Die Telekom steigt nun in die Feinplanung für den Ausbau ein. Als Erstes wird eine Tiefbau-Firma ausgewählt und Material bestellt. Parallel dazu werden Baugenehmigungen eingeholt. Sobald alle Leitungen verlegt und alle Verteiler aufgestellt sind, erfolgt die Anbindung ans Netz der Telekom. Anschließend können die Kunden die neuen Anschlüsse buchen. Zukünftig werden in Schonungen Geschwindigkeiten von bis zu 1 GBit/s an den Anschlüssen zur Verfügung stehen. Das Glasfaserkabel wird dafür bis in die Häuser gezogen. Damit das möglich ist, müssen die Hauseigentümer eine Einverständniserklärung unterschreiben. Das größte Problem sind aktuell die vollen Auftragsbücher der Tiefbaufirmen.

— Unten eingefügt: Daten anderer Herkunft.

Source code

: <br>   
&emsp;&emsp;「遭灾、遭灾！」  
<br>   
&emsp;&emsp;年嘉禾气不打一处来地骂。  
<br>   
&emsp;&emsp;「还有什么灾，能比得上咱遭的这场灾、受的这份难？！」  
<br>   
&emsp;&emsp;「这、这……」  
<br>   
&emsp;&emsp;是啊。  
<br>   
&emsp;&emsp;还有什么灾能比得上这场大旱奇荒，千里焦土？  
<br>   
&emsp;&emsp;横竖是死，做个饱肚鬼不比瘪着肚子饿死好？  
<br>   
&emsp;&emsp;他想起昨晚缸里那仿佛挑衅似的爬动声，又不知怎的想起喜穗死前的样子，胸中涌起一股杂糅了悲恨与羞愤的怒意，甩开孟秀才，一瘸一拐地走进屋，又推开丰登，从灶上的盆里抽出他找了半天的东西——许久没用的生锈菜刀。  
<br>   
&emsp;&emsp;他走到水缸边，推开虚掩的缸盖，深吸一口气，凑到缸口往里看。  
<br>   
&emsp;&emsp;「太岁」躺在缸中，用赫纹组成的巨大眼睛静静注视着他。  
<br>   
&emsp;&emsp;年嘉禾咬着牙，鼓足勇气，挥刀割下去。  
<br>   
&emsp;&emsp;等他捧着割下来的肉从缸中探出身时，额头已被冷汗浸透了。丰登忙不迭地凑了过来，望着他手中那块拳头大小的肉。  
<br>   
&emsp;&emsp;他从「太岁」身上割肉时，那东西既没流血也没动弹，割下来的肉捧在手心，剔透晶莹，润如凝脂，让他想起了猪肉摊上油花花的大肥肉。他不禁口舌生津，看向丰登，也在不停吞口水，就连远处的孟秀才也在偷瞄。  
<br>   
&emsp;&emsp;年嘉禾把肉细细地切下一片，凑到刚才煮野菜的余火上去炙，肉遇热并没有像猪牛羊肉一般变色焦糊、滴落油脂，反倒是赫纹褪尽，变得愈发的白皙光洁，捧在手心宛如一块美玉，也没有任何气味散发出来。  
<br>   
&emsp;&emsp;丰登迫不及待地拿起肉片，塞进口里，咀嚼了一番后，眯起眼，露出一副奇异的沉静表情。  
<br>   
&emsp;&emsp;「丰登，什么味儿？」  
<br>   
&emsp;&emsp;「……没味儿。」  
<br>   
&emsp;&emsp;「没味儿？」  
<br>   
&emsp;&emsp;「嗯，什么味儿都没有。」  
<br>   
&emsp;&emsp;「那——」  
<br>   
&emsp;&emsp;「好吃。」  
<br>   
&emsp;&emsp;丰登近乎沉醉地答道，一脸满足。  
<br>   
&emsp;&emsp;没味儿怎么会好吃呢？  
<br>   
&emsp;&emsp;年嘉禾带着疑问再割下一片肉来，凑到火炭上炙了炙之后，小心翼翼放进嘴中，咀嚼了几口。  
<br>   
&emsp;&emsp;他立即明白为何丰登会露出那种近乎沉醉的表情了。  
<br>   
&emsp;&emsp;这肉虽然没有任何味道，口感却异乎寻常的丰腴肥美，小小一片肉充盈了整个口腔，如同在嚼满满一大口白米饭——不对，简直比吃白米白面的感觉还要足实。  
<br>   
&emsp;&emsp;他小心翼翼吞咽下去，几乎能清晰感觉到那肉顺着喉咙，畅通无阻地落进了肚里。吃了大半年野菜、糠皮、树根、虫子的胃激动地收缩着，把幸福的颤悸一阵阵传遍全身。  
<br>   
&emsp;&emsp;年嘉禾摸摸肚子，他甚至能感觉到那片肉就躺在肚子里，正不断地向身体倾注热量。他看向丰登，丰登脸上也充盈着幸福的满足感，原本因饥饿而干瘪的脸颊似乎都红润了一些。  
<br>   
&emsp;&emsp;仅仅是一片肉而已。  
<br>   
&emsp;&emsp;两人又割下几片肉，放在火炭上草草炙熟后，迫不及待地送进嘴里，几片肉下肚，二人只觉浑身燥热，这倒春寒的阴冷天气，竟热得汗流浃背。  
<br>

90% Zuschuss winken der Gemeinde für den Ausbau in den Bereichen, die von den bisherigen Ausbauprogrammen noch gar nicht profitieren konnten und daher keine Bandbreiten von 30 Mbit/s erhalten. Profiteur ist diesmal beispielsweise der Weiler Reichelshof oder die Mühlen zwischen Schonungen und Marktsteinach. „Gerade in entlegeneren Siedlungsgebieten könne man mit einer hervorragenden Glasfaseranbindung Leerständen vorbeugen“, ist sich Bürgermeister Stefan Rottmann sicher. Auch das Thema „Homeoffice“ spielt zunehmend eine größere Rolle. Im Rahmen der vorgeschriebenen Markterkundung war kein Unternehmen bereit, den Ausbau in den kommenden drei Jahren eigenwirtschaftlich zu stemmen. Damit war der Weg frei für den „Höfebonus“: Ein Förderprogramm, das den Glasfaserausbau gerade in Kommunen mit vielen Ortsteilen begünstigt.

Für den weiteren Glasfaserausbau investiert Schonungen eine stolze Summe von 1,174 Mio. Euro. Etwas mehr als 1 Mio. Euro fließen als Zuschuss zurück in die Gemeindekasse. Es bleibt darüber hinaus aber auch die Hoffnung, dass durch die kilometerlangen Glasfasertrassen am Ende noch weitere Anlieger oder auch zukünftige Breitband- und Mobilfunkprojekte profitieren. Jedenfalls stelle die Gemeinde einmal mehr unter Beweis, dass sämtliche Fördertöpfe aber auch Entscheidungsspielräume zu Gunsten der Bürger ausgelegt werden.

Gleichwohl stellt Bürgermeister Stefan Rottmann fest, dass man aufgrund der Förderreglungen und Gesetzgebungen an Grenzen stoße, die sowohl im Gemeinderat, der Verwaltung und in der Bürgerschaft auf Unverständnis stoße. Die trotzdem noch uneinheitlichen Ausbaustufen und Breitbandtarife im Gemeindegebiet kritisierte Rottmann deutlich und erhoffe sich endlich Antworten aus der Politik.